Just a pile of paper?*

Last year, I was lucky enough to catch The First Cut at Nottingham's Lakeside Art, an exhibition devoted to showcasing paper-based art. Beautiful paper cuts, sculptures large and small, a room transformed into a "Wonder Forest". Printer paper, newspaper, shopping bags and currency, books and card; the diversity of the exhibits was much greater than I had been expecting, especially considering the delicacy of their construction in some cases.

Rob Ryan was probably the only artist I had heard of beforehand- if you don't know the name, you may still be familiar with the reproductions of his paper cuts on mugs and cards available on the high street. I certainly appreciated the skill involved in creating the huge 3 metre papercut, The Map Of My Entire Life. First the sheer scale of this huge picture strikes you, then the tiny details of the town and grass draw you in before again marvelling at the looping chains, silhouettes of people and the incredibly detailed border.

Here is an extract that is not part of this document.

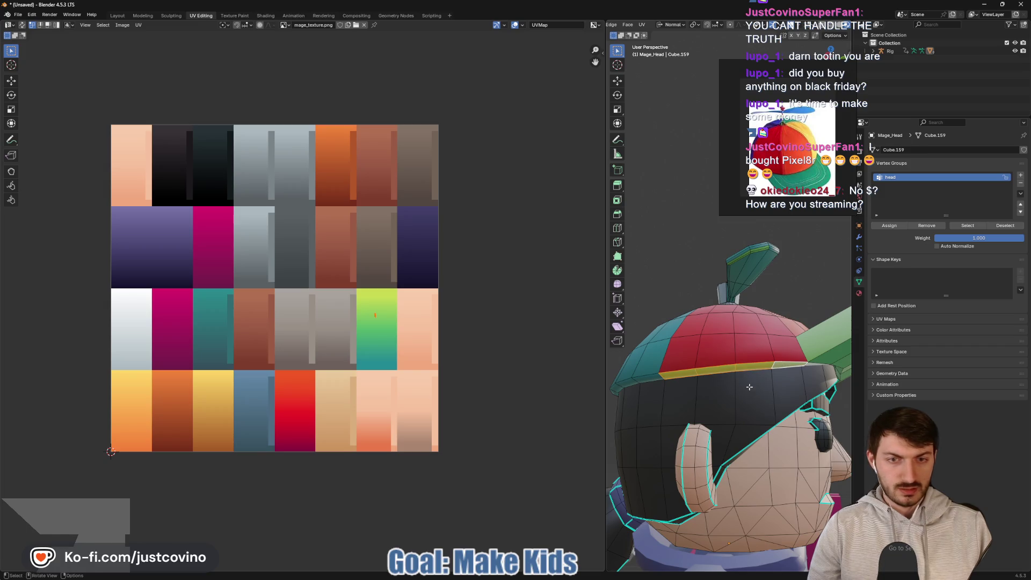
key(g)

Other artists' works included a life-size motorbike, flowerbeds, dresses, and spiralling plumes from floor to ceiling. World maps, hand grenades and guns made of currency, beautiful birds in flight and scenes carved out of books. Trees were formed from paper bags and paper scenes, sections staggered like miniature theatre sets evoked an air of the Fairy Tale about them - slightly fey, with a delicate beauty, Andrea Dezso's characters bordering on creepy.

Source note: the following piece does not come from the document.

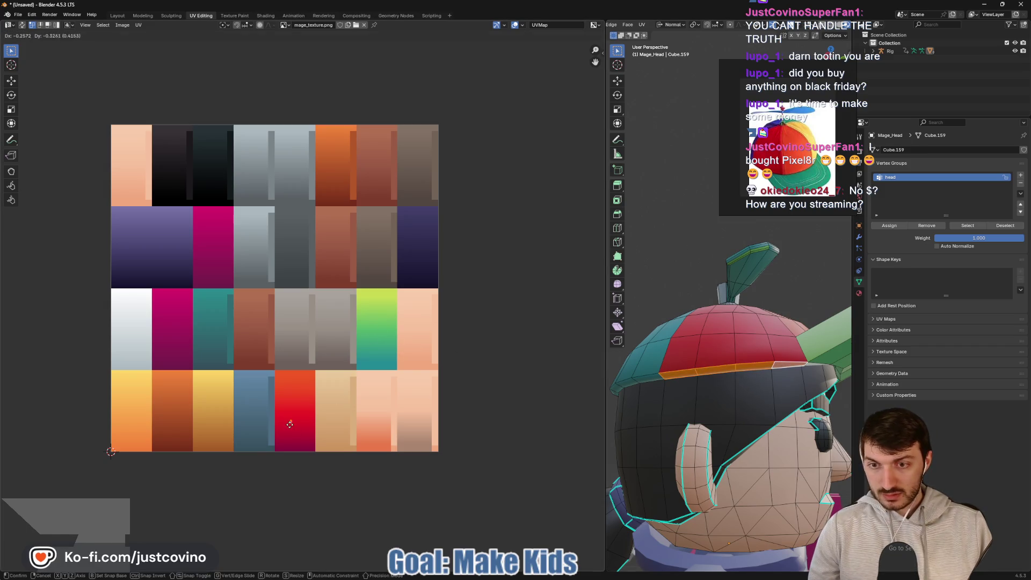
click(288, 426)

It is difficult to pick a favourite, as I was delighted by many of the exhibits, but there are a few that come to mind first when recalling The First Cut. Béatrice Coron's Chaos City: each little window seemed so simply rendered, yet told it's own story - the thieves, the cocktail party, a family sitting down to dinner, the duel, and the film set.

Another favourite (slightly marred by the background sound in the gallery somewhat obscuring the narration) Going West by Andersen M Studio truly brought the pages to life: watch it below.

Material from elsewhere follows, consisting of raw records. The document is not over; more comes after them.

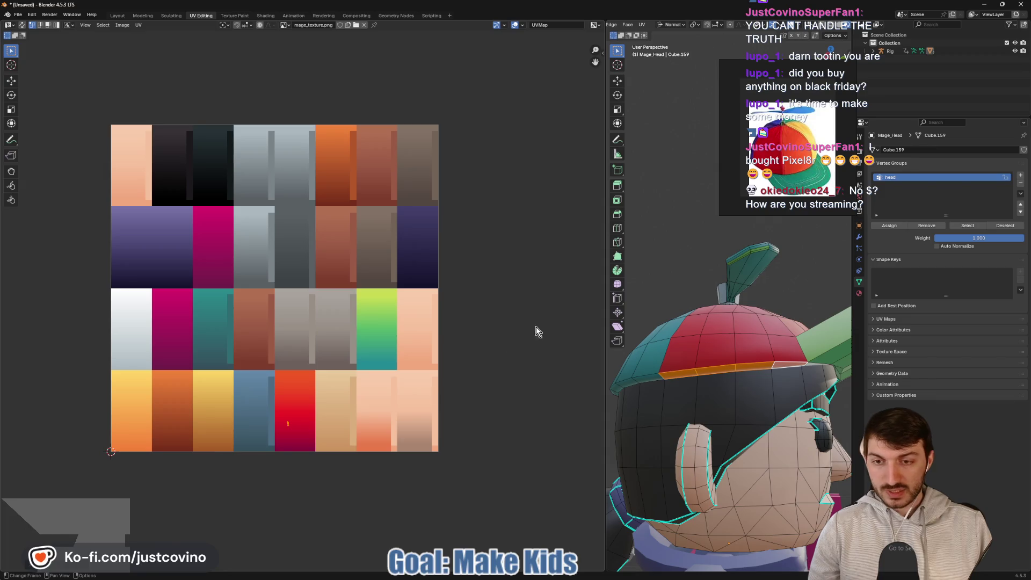
click(698, 239)
mouse_move(691, 245)
middle_down()
mouse_move(763, 308)
mouse_move(689, 347)
middle_up()
middle_drag(634, 333, 641, 340)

My favourite work by Peter Callesen, was the astonishing transformation of a single sheet of A4 paper into a tiny scene with huge impact. At first, I almost dismissed Mountain II as a sheet of crumpled paper, and was mildly disappointed. However on closer inspection there was something going on in the middle - what *was* that tiny thing? A person? Scaling a mountain? Wow.

Overall I was awed by the patience and dedication taken by all of the artists. We use paper every day in its more mundane and conventional forms: bank statements, reports, letters and shopping lists. Since The First Cut I certainly look at the reams of paper waiting to be churned through the printer a little differently. I wonder who is giving them a more exciting life elsewhere....

*NB - The photo is not of any of the exhibits, but a rather pretty pile of paper I spotted elsewhere.